Dans un article de Space News datant du 29 mars 2004, Alain Dupas, french space analyst ;-), intitulé a new US Space Strategy : Dual Space Dominance ?, entreprend de comprendre la politique spatiale américaine post-14 janvier 2004. En portant un regard critique sur la politique spatiale militaire et celle de la NASA, l’auteur commence par avancer le fait que la NASA semble de moins en moins concernée par les activités spatiales proches de la Terre – Near Earth Space Activities - (satellites, observation terrestres, recherche hypersonique…), le comble serait atteint en 2010 avec l’arrêt du Shuttle et puis en 2016 avec la fin de l’assemblage de l’ISS. Le Pentagone et les agences de renseignements développant pendant ce temps une stratégie spatiale de plus en plus ambitieuse. Il annonce, ensuite, que les européens semblent peu concernés par le vol habité et encore sceptiques face à lui. Les nouveaux buts de la NASA seraient alors faits pour impressionner les nations spatiales de second rang (sic) comme les chinois. Même si le processus y menant est irrationnel et peut-être incohérent (Ndlr : ce qui semble être faux quant on lit les articles de Frank Sietzen sur Spaceref.com), il constate tout de même, qu’il n’y a pas d’autre solutions pour investir sur le futur pour ce qui concerne les vols habités, et l’exploration que le plan de G. W. Bush. Les maîtres incontestés en la matière semblent être les américains, l’auteur en convient volontier. La politique américaine en matière d’espace serait donc une opportunité pour tous les pays afin qu’ils reconsidèrent la vraie valeur des activités spatiales pour la connaissance et l’exploration. Ce qui est par ailleurs très juste. Il est évident que l’Europe doit reconsidérer sa position vis à vis de sa politique spatiale habitée, en comprendre les bénéfices, les intérêts et les enjeux, puis en tirer des conséquences : c'est-à-dire s’engager fièrement sur cette voie. Alain Dupas finit son texte par les conclusions suivantes.
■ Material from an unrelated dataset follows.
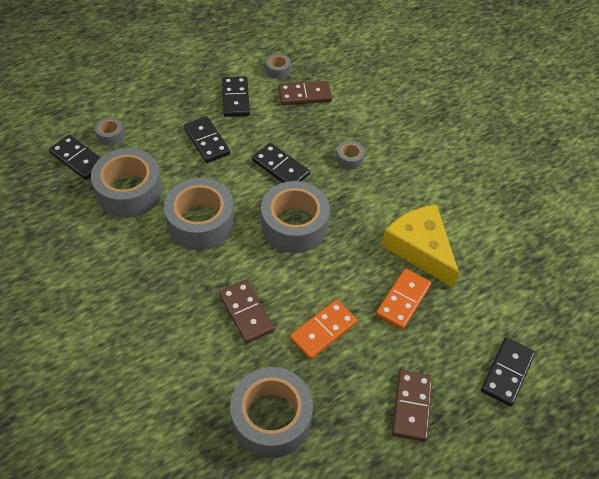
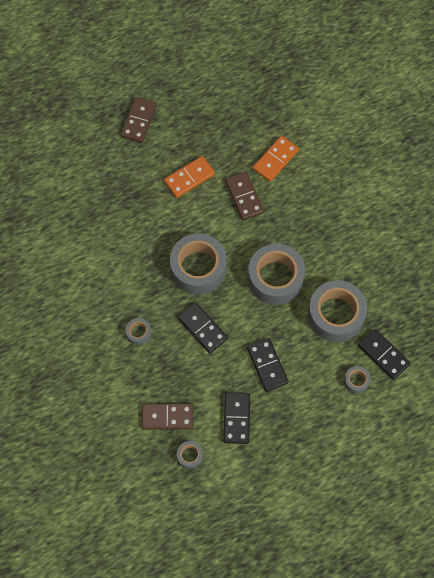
camera: 170 degrees left, 15 degrees up
grey tape [230,367,313,458] -> none
orange domino [376,268,431,330] -> orange domino moved to [253,136,299,182]
yellow cheese [382,205,459,287] -> none
black domino [481,338,535,407] -> none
Les américains devraient faire attention à ne pas avoir une politique spatiale arrogante et unilatéraliste ; leurs programmes devraient s'engager plus dans la coopération et ouvrir progressivement leur politique de sécurité spatiale et d’exploration à ce qu’il appelle un multilatéralisme spatial ; enfin si les autres pays spatiaux répondaient avec leur propre stratégie, cela rendrait la donne beaucoup plus dur pour les USA ; en deux mots : Coopérer ou vous ne ferez rien !

AlainDupas trouve une première réponse dans le texte qui suit le sien dans le même journal : Does the USA have a Space Strategy ? Par John M. Logsdon. Ce dernier ne cache pas qu’il existe effectivement une politique spatiale américaine et que c’est plutôt une bonne nouvelle selon lui. Selon lui, quelle serait le but d’une politique spatiale sinon acquérir des avantages stratégiques évidents … ? Là où les auteurs diffèrent, c’est sur le fait de dire qu’il y a aurait une Grande Stratégie spatiale américaine qui aurait des volontés cachées unilatéralistes … Logsdon met alors le doigt sur les problèmes que connaissent l’Air Force et les différentes agences concernées pour mener à bien des projets spatiaux, en citant l’avion spatial, et le transport spatial en général.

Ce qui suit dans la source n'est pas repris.